Thursday, March 19, 2015

Impact of Rotating Asteroid on Orientation of Artificial Gravity Tubes

In a NASA Spaceflight forums discussion, I had a new complication pointed out to me that I'm surprised I had not thought to cover on this blog before. The artificial gravity tubes are rotating, but the asteroid is as well. We can distill the implications into 3 options. Either:
  • the tube's axis of rotation will appear to move relative to the walls as the asteroid
  • you will have to use some complicated form of "compound" rotation
  • you will align the axis for rotation of all tubes parallel to the asteroid's axis of rotation
Aligning all tubes in the same direction is the most obvious and cheapest option. In the last post on global heat removal, I inadvertently designed this in. If you follow the implications a little bit, that implies that the majority of the heat exchangers are toward the asteroid's poles. This is intriguing because that would be the ideal place for space radiators in the first place. However, if the colony is pushing the spherical black-body limit, then it's not as good because the GEO radiator is toward the pole anyway.
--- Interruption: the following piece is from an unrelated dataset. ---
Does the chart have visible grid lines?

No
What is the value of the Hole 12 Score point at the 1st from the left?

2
Actually, an ability to precess was already designed into some O'Neil colony designs. With 2 artificial gravity tubes near to each other, they can push and pull so that they change the direction they face. This was proposed as a way to keep facing the sun, which obvious means they turn a full circle roughly every year (depends on the orbital position). For the asteroid rotation, we could be talking about rotation rates of 8 hours or less. Whether the forces involved and the unwanted acceleration on the surface are small enough is a question that is still unresolved.
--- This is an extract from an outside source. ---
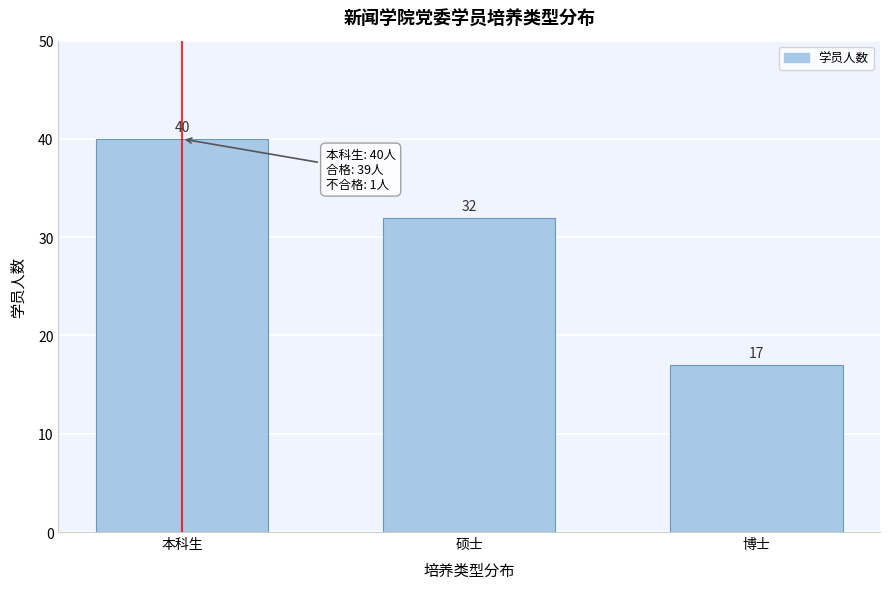

Reading left to right, transcribe all the data shown in this chart.

本科生=40	硕士=32	博士=17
This is a type of topic which I might return to sometime, but I've decide that I'm going to do a few micro-posts from the long list of things in my backlog where I introduce the subject in a few paragraphs.

1 comment:

  1. Upon review, I have no idea why I said poles. It seems like they would be all around the surface except for the poles, because the driving force is in the plane of rotation. Rotational axis is the same between the asteroid and tubes (to maintain an artificial sense of stationary-ness). Driving force for the air is perpendicular to that axis, thus, heat exchangers are on the sides.